IMEC : le corridor Inde-Israël, l'arme géoéconomique la plus sous-estimée de Jérusalem
Pendant que le monde ne parle que de guerre, un projet de corridor commercial entre l'Inde, le Golfe, Israël et l'Europe redessine silencieusement la carte du pouvoir. Et il place Israël au centre — ce qui explique pourquoi certains veulent absolument le faire échouer.

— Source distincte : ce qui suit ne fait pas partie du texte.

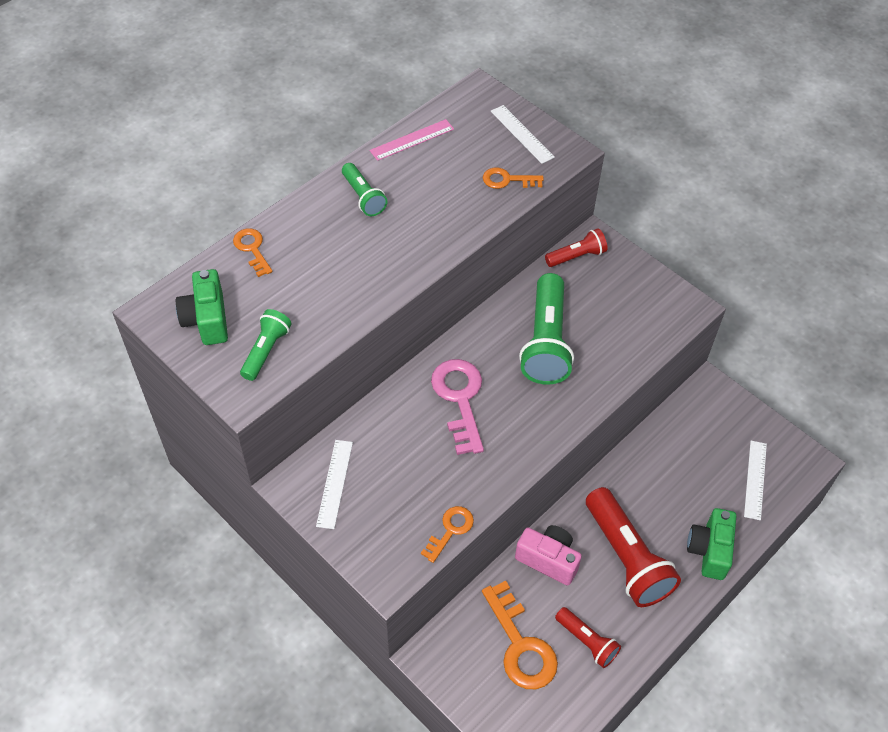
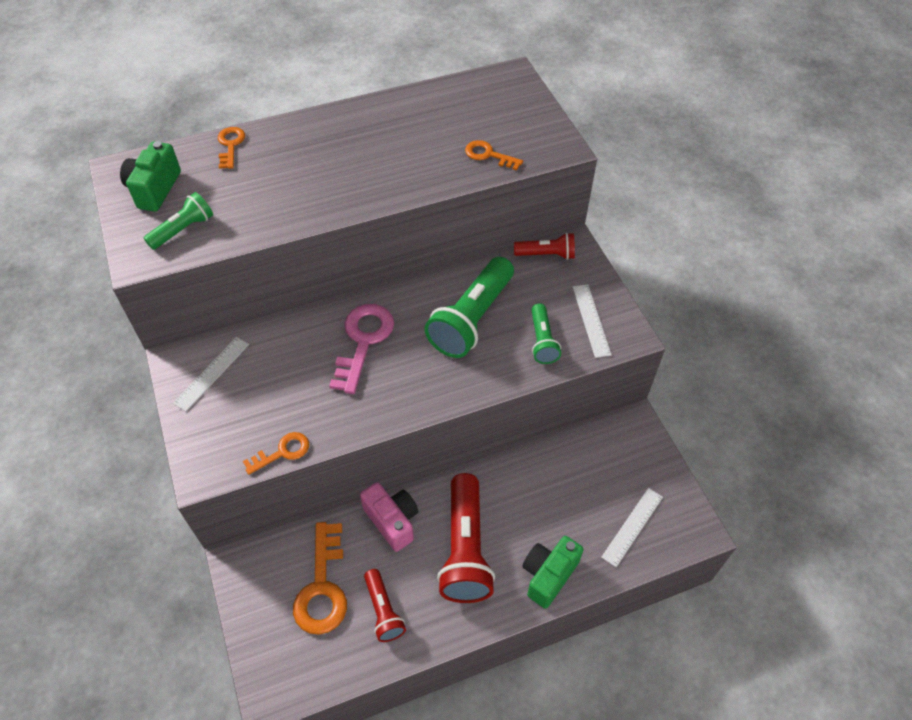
camera: 25 degrees right, 0 degrees up
(363, 197) = (351, 132): green flashlight -> green flashlight (542, 341)
(412, 140) = (425, 98): pink ruler -> none
(522, 134) = (528, 121): white ruler -> white ruler (591, 320)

L'agence JTA le résume d'une formule juste : le corridor IMEC (India–Middle East–Europe Economic Corridor) est « la plus grande histoire du Moyen-Orient dont personne ne parle ». Le projet, lancé dans le sillage des accords d'Abraham et relancé lors du G20 de New Delhi, vise à relier l'Inde à l'Europe par une chaîne de ports, de rails et de câbles traversant les Émirats, l'Arabie saoudite, la Jordanie et Israël — avec Haïfa comme porte d'entrée méditerranéenne. À la clé : des semaines de transit économisées face à la route de Suez, et un axe alternatif aux Nouvelles routes de la soie chinoises. La condition, écrit JTA, est simple et redoutable : que la région cesse de se battre.
Ce qu'il faut comprendre, c'est que ce corridor est bien plus qu'un dossier logistique. C'est la traduction infrastructurelle de la normalisation. Un rail, un port, un câble ne se signent pas comme un communiqué : ils s'amortissent sur trente ans. Un pays qui investit dans une voie ferrée passant par Israël prend un engagement matériel que nul discours à l'ONU ne défera facilement. C'est précisément la victoire stratégique que Jérusalem cherche depuis 1948 : ne plus être une anomalie tolérée, mais un maillon dont on ne peut se passer.
Et c'est aussi la raison pour laquelle ses adversaires s'acharnent. Le 7 octobre n'a pas seulement visé des civils juifs : il a visé un calendrier. L'Iran, qui vit de l'enclavement d'Israël et du contrôle des détroits, perd tout si le fret indien vers l'Europe transite par Haïfa plutôt que par des routes qu'il peut menacer. Les Houthis fermant la mer Rouge, le chaos entretenu au Levant : ce ne sont pas des dérapages, ce sont des tentatives de rendre le corridor « non assurable ». La guerre contre Israël est devenue, aussi, une guerre contre une carte.
L'angle que l'on ne lit nulle part : IMEC change la nature du soutien à Israël. Jusqu'ici, la solidarité des grandes puissances relevait de la mémoire, de la morale ou de l'alliance sécuritaire — donc du réversible. Demain, elle relèvera de l'intérêt vital : l'Inde, l'Italie, la Grèce, les Émirats auront besoin de la stabilité israélienne pour leurs propres flux. Le boycott devient alors un coût pour celui qui le pratique.
Pour les communautés juives francophones, l'enjeu est direct : la France, absente ou tiède sur IMEC, risque de se retrouver spectatrice d'un axe Méditerranée-Golfe-Inde qui passera par Trieste, Le Pirée et Haïfa. La question n'est plus de savoir si Israël appartient à la région. C'est de savoir qui restera sur le quai.